The caretaker Cabinet in the Netherlands has agreed to modify the mandatory nightly curfew by moving up the start time from 9 p.m. to 10 p.m. as of Wednesday, March 31. Dutch Prime Minister Mark Rutte will announce the change during his press conference Tuesday night with Health Minister Hugo de Jonge, broadcaster NOS reported.

The curfew will still end at 4:30 a.m., the Cabinet decided during a briefing on the coronavirus situation in the country and public policy regarding the Dutch pandemic response. By sliding the curfew forward an hour, it will give people more opportunity to take advantage enjoy the increasing daylight, particularly as the clocks in the Netherlands also move up an hour on Sunday morning.

It is a concession from Rutte and the Cabinet. During a debate in Parliament to win political support for the curfew, Rutte said the curfew had to start during a window from 8 p.m. to 9 p.m. He said at the time that starting the curfew any later would dramatically reduce the effectiveness of the measure.

The issue was brought to the forefront by mayors who attended the meeting of the Security Council on Monday night. "People will want to go outside and that will place greater pressure on enforcement," said Hubert Bruls to ANP after the meeting. He is the Chair of the Security Council and also the Mayor of Nijmegen.

Other mayors also raised the issue that Ramadan will begin in a few weeks. Those who observe the religious practice are to fast every day from sunrise to sunset. The sun will go down in the Netherlands after 9 p.m. from April 28. Refusing to adapt the curfew would make the situation “very complicated” for Muslims, said Rotterdam Mayor Ahmed Aboutaleb to NOS.

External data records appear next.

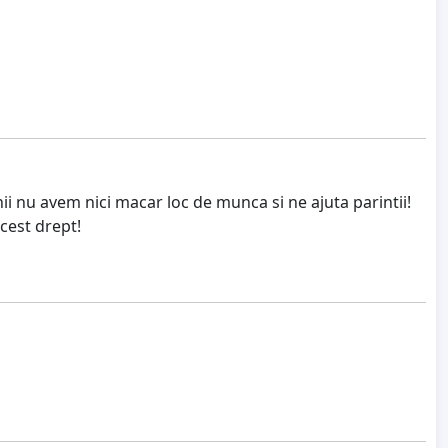
ii nu avem nici macar loc de munca si ne ajuta parintii!
cest drept!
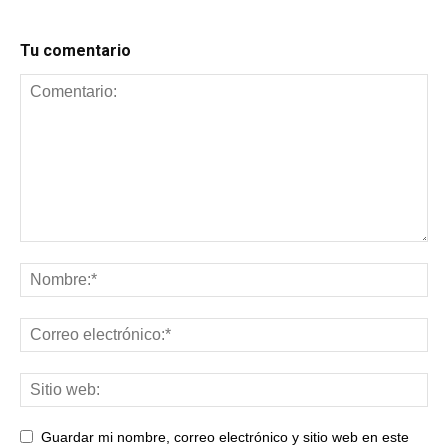
Tu comentario
Guardar mi nombre, correo electrónico y sitio web en este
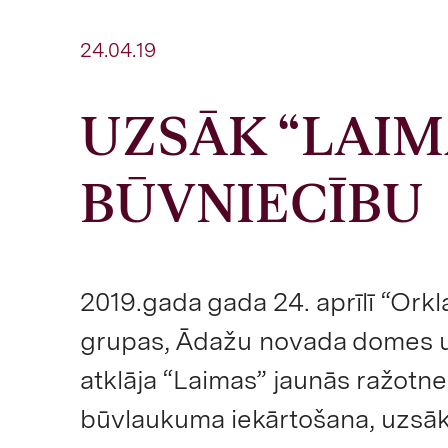
24.04.19
UZSĀK “LAIM
BŪVNIECĪBU
2019.gada gada 24. aprīlī “Orkl
grupas, Ādažu novada domes u
atklāja “Laimas” jaunās ražotn
būvlaukuma iekārtošana, uzsāk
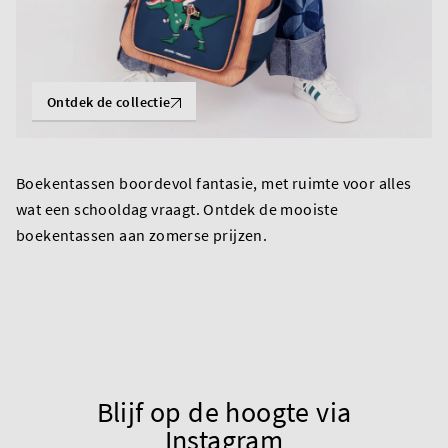
Ontdek de collectie
Boekentassen boordevol fantasie, met ruimte voor alles
wat een schooldag vraagt. Ontdek de mooiste
boekentassen aan zomerse prijzen.
Blijf op de hoogte via
Instagram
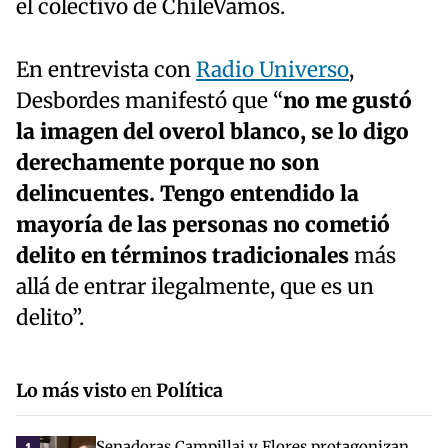
el colectivo de ChileVamos.
En entrevista con
Radio Universo
,
Desbordes manifestó que “
no me gustó
la imagen del overol blanco, se lo digo
derechamente porque no son
delincuentes. Tengo entendido la
mayoría de las personas no cometió
delito en términos tradicionales
más
allá de entrar ilegalmente, que es un
delito”.
Lo más visto
en
Política
Senadoras Campillai y Flores protagonizan
1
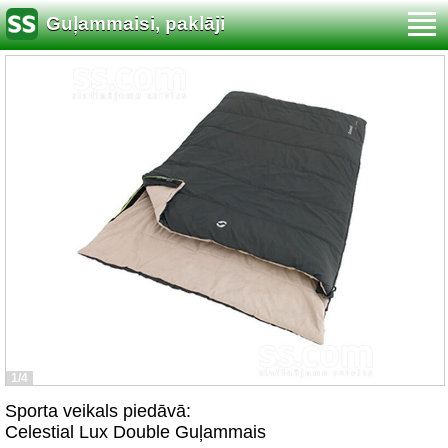
Guļammaisi, paklāji
1/4
Sporta veikals piedāvā:
Celestial Lux Double Guļammais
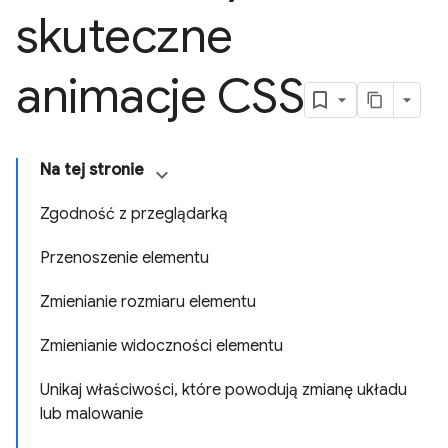
skuteczne
animacje CSS
Na tej stronie
Zgodność z przeglądarką
Przenoszenie elementu
Zmienianie rozmiaru elementu
Zmienianie widoczności elementu
Unikaj właściwości, które powodują zmianę układu
lub malowanie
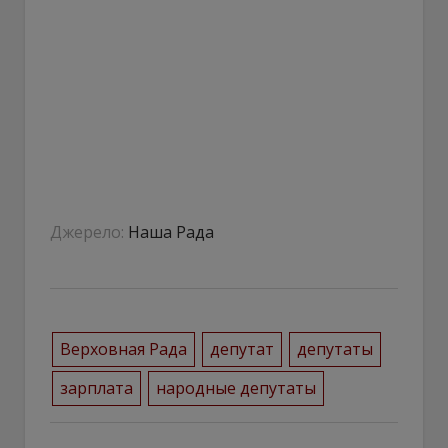
Джерело:
Наша Рада
Верховная Рада
депутат
депутаты
зарплата
народные депутаты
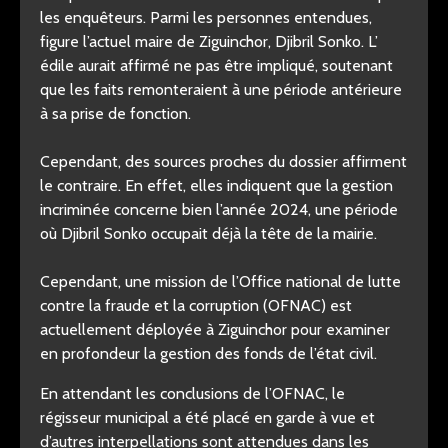
les enquêteurs. Parmi les personnes entendues,
figure l’actuel maire de Ziguinchor, Djibril Sonko. L’
édile aurait affirmé ne pas être impliqué, soutenant
que les faits remonteraient à une période antérieure
à sa prise de fonction.
Cependant, des sources proches du dossier affirment
le contraire. En effet, elles indiquent que la gestion
incriminée concerne bien l’année 2024, une période
où Djibril Sonko occupait déjà la tête de la mairie.
Cependant, une mission de l’Office national de lutte
contre la fraude et la corruption (OFNAC) est
actuellement déployée à Ziguinchor pour examiner
en profondeur la gestion des fonds de l’état civil.
En attendant les conclusions de l’OFNAC, le
régisseur municipal a été placé en garde à vue et
d’autres interpellations sont attendues dans les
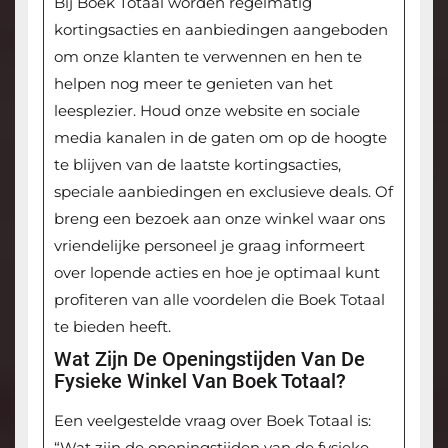
Bij Boek Totaal worden regelmatig
kortingsacties en aanbiedingen aangeboden
om onze klanten te verwennen en hen te
helpen nog meer te genieten van het
leesplezier. Houd onze website en sociale
media kanalen in de gaten om op de hoogte
te blijven van de laatste kortingsacties,
speciale aanbiedingen en exclusieve deals. Of
breng een bezoek aan onze winkel waar ons
vriendelijke personeel je graag informeert
over lopende acties en hoe je optimaal kunt
profiteren van alle voordelen die Boek Totaal
te bieden heeft.
Wat Zijn De Openingstijden Van De
Fysieke Winkel Van Boek Totaal?
Een veelgestelde vraag over Boek Totaal is:
“Wat zijn de openingstijden van de fysieke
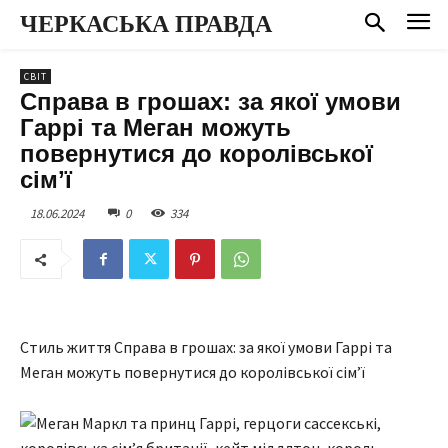
ЧЕРКАСЬКА ПРАВДА
СВІТ
Справа в грошах: за якої умови
Гаррі та Меган можуть
повернутися до королівської
сімʼї
18.06.2024
0
334
Стиль життя Справа в грошах: за якої умови Гаррі та
Меган можуть повернутися до королівської сімʼї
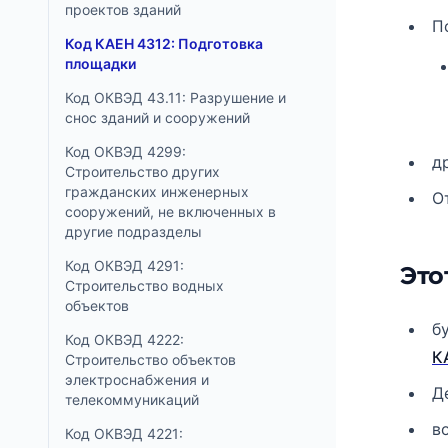
проектов зданий
П
Код КАЕН 4312: Подготовка
площадки
Код ОКВЭД 43.11: Разрушение и
снос зданий и сооружений
Код ОКВЭД 4299:
д
Строительство других
гражданских инженерных
О
сооружений, не включенных в
другие подразделы
Код ОКВЭД 4291:
Это
Строительство водных
объектов
б
Код ОКВЭД 4222:
К
Строительство объектов
электроснабжения и
Д
телекоммуникаций
в
Код ОКВЭД 4221:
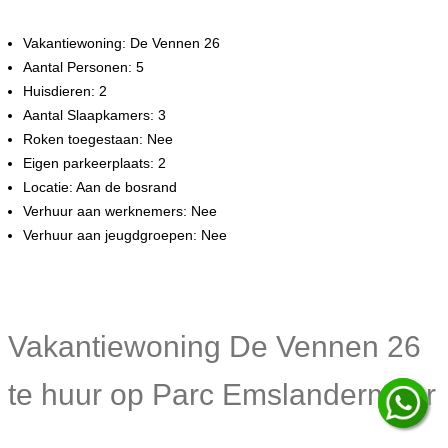
Vakantiewoning: De Vennen 26
Aantal Personen: 5
Huisdieren: 2
Aantal Slaapkamers: 3
Roken toegestaan: Nee
Eigen parkeerplaats: 2
Locatie: Aan de bosrand
Verhuur aan werknemers: Nee
Verhuur aan jeugdgroepen: Nee
Vakantiewoning De Vennen 26
te huur op Parc Emslandermeer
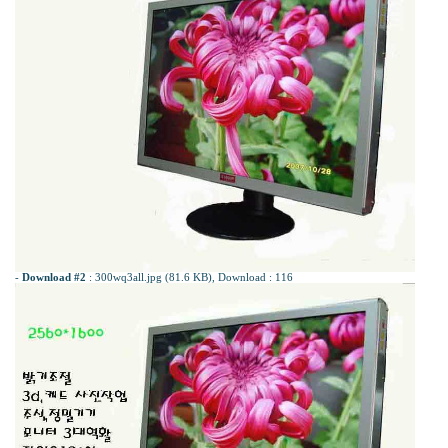
-
Download #2
:
300wq3all.jpg (81.6 KB)
, Download : 116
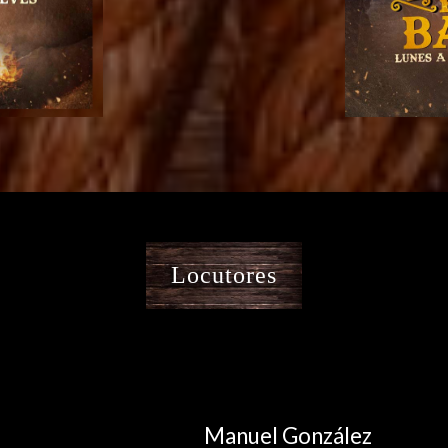
Locutores
Manuel González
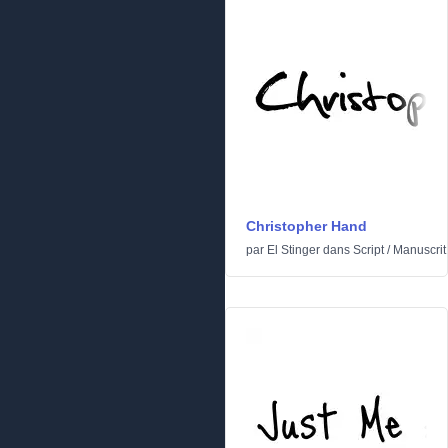
Christopher Hand
par
El Stinger
dans
Script
/
Manuscrit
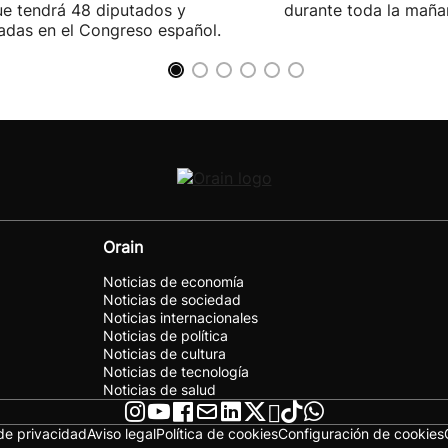
e tendrá 48 diputados y
durante toda la maña
adas en el Congreso español.
Orain
Noticias de economía
Noticias de sociedad
Noticias internacionales
Noticias de política
Noticias de cultura
Noticias de tecnología
Noticias de salud
 de privacidad
Aviso legal
Política de cookies
Configuración de cookies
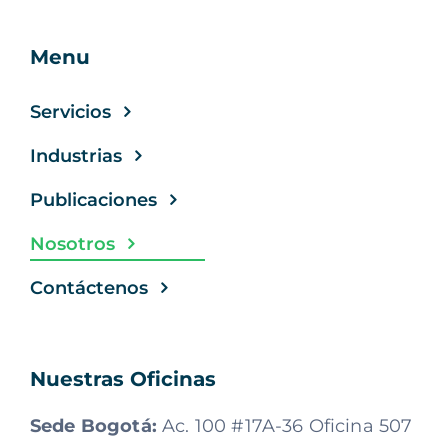
Menu
Servicios
Industrias
Publicaciones
Nosotros
Contáctenos
Nuestras Oficinas
Sede Bogotá:
Ac. 100 #17A-36 Oficina 507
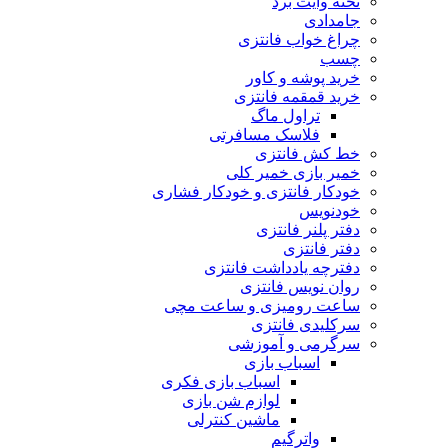
تخته وایت برد
جامدادی
چراغ خواب فانتزی
چسب
خرید پوشه و کاور
خرید قمقمه فانتزی
تراول ماگ
فلاسک مسافرتی
خط کش فانتزی
خمیر بازی خمیر کلی
خودکار فانتزی و خودکار فشاری
خودنویس
دفتر پلنر فانتزی
دفتر فانتزی
دفترچه یادداشت فانتزی
روان نویس فانتزی
ساعت رومیزی و ساعت مچی
سرکلیدی فانتزی
سرگرمی و آموزشی
اسباب بازی
اسباب بازی فکری
لوازم شن بازی
ماشین کنترلی
واترگیم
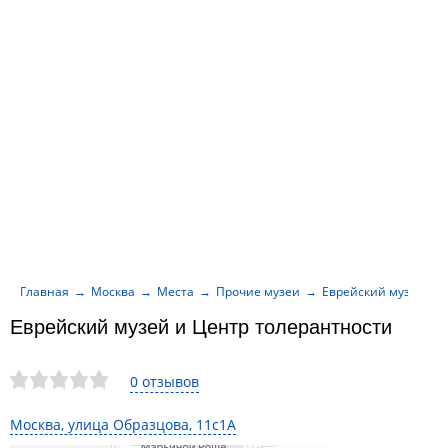
Главная
Москва
Места
Прочие музеи
Еврейский музей и 
Еврейский музей и Центр толерантности
0 отзывов
Москва, улица Образцова, 11с1А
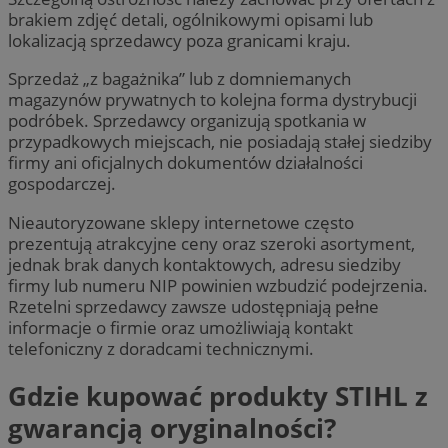
brakiem zdjęć detali, ogólnikowymi opisami lub
lokalizacją sprzedawcy poza granicami kraju.
Sprzedaż „z bagażnika” lub z domniemanych
magazynów prywatnych to kolejna forma dystrybucji
podróbek. Sprzedawcy organizują spotkania w
przypadkowych miejscach, nie posiadają stałej siedziby
firmy ani oficjalnych dokumentów działalności
gospodarczej.
Nieautoryzowane sklepy internetowe często
prezentują atrakcyjne ceny oraz szeroki asortyment,
jednak brak danych kontaktowych, adresu siedziby
firmy lub numeru NIP powinien wzbudzić podejrzenia.
Rzetelni sprzedawcy zawsze udostępniają pełne
informacje o firmie oraz umożliwiają kontakt
telefoniczny z doradcami technicznymi.
Gdzie kupować produkty STIHL z
gwarancją oryginalności?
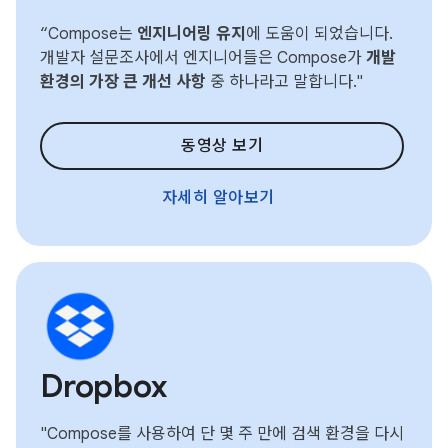
“Compose는
엔지니어링 유지
에 도움이 되었습니다.
개발자 설문조사에서 엔지니어들은 Compose가
개발
환경의 가장 큰 개선 사항
중 하나라고 말합니다."
동영상 보기
자세히 알아보기
Dropbox
"Compose를 사용하여 단 몇 주 만에 검색 환경을 다시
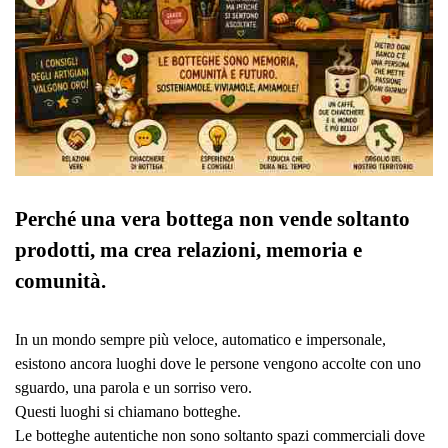
Perché una vera bottega non vende soltanto
prodotti, ma crea relazioni, memoria e
comunità.
In un mondo sempre più veloce, automatico e impersonale,
esistono ancora luoghi dove le persone vengono accolte con uno
sguardo, una parola e un sorriso vero.
Questi luoghi si chiamano botteghe.
Le botteghe autentiche non sono soltanto spazi commerciali dove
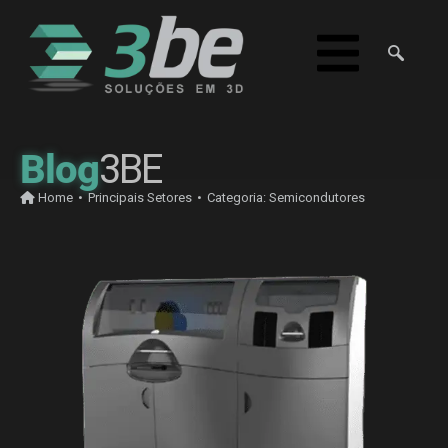
Blog
3BE
Home
•
Principais Setores
•
Categoria:
Semicondutores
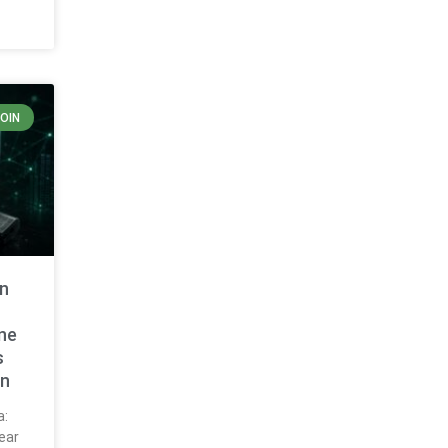
OIN
in
ine
s
n
a:
ear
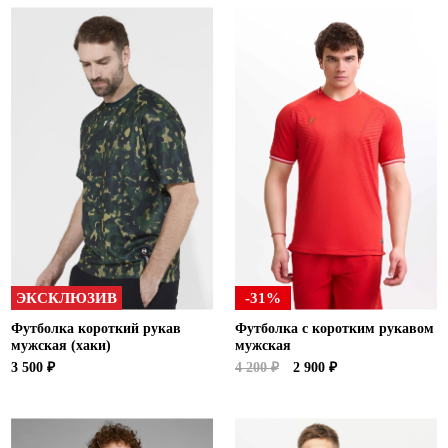
ЭКСКЛЮЗИВ
-31%
Футболка короткий рукав
Футболка с коротким рукавом
мужская (хаки)
мужская
3 500 ₽
4 200 ₽
2 900 ₽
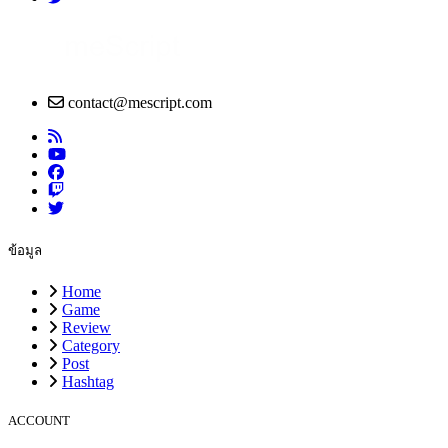
contact@mescript.com
ข้อมูล
Home
Game
Review
Category
Post
Hashtag
ACCOUNT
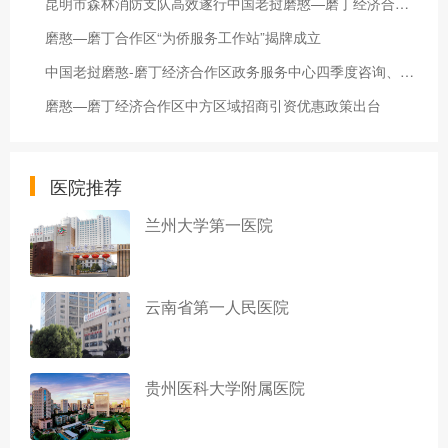
昆明市森林消防支队高效遂行中国老挝磨憨—磨丁经济合作区抢险救援任务
磨憨—磨丁合作区“为侨服务工作站”揭牌成立
中国老挝磨憨-磨丁经济合作区政务服务中心四季度咨询、办件量公示
磨憨—磨丁经济合作区中方区域招商引资优惠政策出台
医院推荐
兰州大学第一医院
云南省第一人民医院
贵州医科大学附属医院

Even with the changing curfew hours, the country will not use the extra 60 minutes to vaccinate more people. “We cannot vaccinate more people with an extra hour for injections. There are not enough vaccines available for that,” a spokesperson for municipal health service GGD GHOR told the ANP newswire.

The association of family doctors, LHV, also agreed. General practitioners typically vaccinate people on weekdays after 5 p.m. when their offices close, and during the daytime on Saturdays. “So far we have no problem completing all injection appointments at those times. We don't need an extra hour.”